A missão de “Dark”, a série alemã que foi um inesperado sucesso da Netflix durante três anos, era ainda mais arriscada. Num grau de enredamento que envolvia várias linhas temporais, realidades paralelas, mundos apocalípticos e conceitos teológicos, era difícil chegar ao final com tudo no sítio, mas mantendo surpresa e encantamento. O último episódio consegue-o, fechando com chave de ouro aquele que é talvez um dos maiores tratados de guionismo de sempre. O casal Baran bo Odar e Jantje Friese, que em conjunto criou e escreveu a totalidade dos episódios da série, não deixaram nada por explicar. E caramba, se havia coisas para explicar.

O que começa como uma série sobre o desaparecimento de uma criança na cidade fictícia de Winden, abraçada por uma imponente floresta, acaba por se tornar numa saga que mistura o desastre de Chernobyl e, eventualmente, um eixo temporal que vai de 1888 a 2053. É uma das grandes séries de ficção científica de sempre, mais dada a uma patine crua e suja do que a naves espaciais de um branco impecável, e que acaba por ser sobre os assuntos mais tangíveis: o amor, a família, o medo e o controle.

Desilusão do Ano: “Run” (HBO)

O primeiro episódio de Run é uma das melhores coisas que vi em 2020. Um conceito apelativo, diálogos sumarentos, uma realização veloz e uma dupla de protagonistas com uma química tão visível que só lhe faltava escorrer pelas paredes. A isto acrescente-se que foi apadrinhado e co-produzido por Phoebe Waller-Bridge, criadora de “Fleabag”, uma das minhas séries preferidas de sempre.
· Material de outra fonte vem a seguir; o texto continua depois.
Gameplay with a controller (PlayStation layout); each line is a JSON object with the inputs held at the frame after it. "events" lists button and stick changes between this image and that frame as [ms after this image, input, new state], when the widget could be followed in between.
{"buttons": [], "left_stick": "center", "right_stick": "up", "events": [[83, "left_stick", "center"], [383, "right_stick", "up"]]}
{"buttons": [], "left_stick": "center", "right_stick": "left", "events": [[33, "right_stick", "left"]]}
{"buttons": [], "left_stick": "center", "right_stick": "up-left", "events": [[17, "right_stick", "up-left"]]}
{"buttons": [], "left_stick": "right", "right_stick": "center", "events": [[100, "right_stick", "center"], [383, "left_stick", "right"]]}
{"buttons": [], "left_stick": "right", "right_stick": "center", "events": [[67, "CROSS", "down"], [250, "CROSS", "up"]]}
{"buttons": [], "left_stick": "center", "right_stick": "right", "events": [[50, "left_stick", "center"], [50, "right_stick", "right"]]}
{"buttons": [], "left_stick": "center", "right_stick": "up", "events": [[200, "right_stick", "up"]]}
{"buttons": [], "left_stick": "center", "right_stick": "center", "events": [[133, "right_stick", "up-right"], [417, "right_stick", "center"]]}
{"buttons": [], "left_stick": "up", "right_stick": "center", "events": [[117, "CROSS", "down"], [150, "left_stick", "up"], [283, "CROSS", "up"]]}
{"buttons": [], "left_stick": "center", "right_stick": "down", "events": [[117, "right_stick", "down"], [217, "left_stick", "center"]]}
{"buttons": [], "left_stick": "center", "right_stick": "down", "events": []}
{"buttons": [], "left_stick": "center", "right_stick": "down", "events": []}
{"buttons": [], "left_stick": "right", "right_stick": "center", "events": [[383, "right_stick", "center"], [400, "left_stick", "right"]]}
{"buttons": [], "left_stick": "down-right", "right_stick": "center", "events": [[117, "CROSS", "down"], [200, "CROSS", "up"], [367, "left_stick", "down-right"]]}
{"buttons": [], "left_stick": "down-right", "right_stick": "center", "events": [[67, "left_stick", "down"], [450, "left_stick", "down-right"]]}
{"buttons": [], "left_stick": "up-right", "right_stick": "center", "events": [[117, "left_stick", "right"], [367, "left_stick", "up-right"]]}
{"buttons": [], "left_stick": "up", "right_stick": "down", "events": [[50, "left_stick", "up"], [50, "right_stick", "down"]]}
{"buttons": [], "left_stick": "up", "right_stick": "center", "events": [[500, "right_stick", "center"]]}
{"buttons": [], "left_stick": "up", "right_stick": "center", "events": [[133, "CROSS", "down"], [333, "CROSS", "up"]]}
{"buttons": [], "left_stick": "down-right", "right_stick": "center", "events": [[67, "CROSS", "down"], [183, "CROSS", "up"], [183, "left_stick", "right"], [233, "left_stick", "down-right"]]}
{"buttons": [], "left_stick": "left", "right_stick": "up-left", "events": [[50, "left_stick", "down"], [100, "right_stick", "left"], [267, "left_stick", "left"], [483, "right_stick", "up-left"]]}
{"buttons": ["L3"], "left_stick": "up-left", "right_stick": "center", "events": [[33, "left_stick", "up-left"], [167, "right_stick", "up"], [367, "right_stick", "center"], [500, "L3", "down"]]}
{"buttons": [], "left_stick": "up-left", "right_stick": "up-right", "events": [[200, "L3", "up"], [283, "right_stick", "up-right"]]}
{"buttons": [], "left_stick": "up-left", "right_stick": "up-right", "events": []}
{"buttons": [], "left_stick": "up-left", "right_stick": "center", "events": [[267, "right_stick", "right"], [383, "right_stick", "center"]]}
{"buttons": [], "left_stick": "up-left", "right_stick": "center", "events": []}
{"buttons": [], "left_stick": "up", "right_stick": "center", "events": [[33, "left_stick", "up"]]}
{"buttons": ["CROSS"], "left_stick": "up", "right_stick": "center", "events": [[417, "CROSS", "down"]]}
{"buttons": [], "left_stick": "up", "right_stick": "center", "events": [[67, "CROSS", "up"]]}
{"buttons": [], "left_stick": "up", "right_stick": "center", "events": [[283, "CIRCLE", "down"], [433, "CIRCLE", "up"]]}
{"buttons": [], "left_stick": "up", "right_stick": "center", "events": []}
Então, o que aconteceu de errado? Aconteceu que “Run” é como uma daquelas caixas de lata lindas de bolachas de manteiga que afinal lá dentro têm o material de costura da nossa avó. “Run” promete muito e concretiza zero, numa absoluta perda de tempo que ainda estou a digerir. Criada pelo braço direito criativo de Waller-Bridge, a guionista Vicky Jones, foi cancelado após apenas uma temporada. Foi uma temporada a mais.

A premissa de “Run” é a de um ex-casal de namorados que fez um pacto há 17 anos: se um deles se fartasse da sua vida, mandaria um SMS ao outro simplesmente com a palavra “foge” (“run”, em inglês), e sem mais combinações iriam encontrar-se em Grand Central Station para apanharem o mesmo comboio e juntos atravessarem o Estados Unidos. Inúmeras questões sobre o que se passou nesses 17 anos são levantadas, poucas são respondidas. O final é tão satisfatório como, cheio de larica, abrir o frigorífico e ter apenas meia embalagem de mostarda. Antes uma honrada sandes de panado de uma estação de serviço.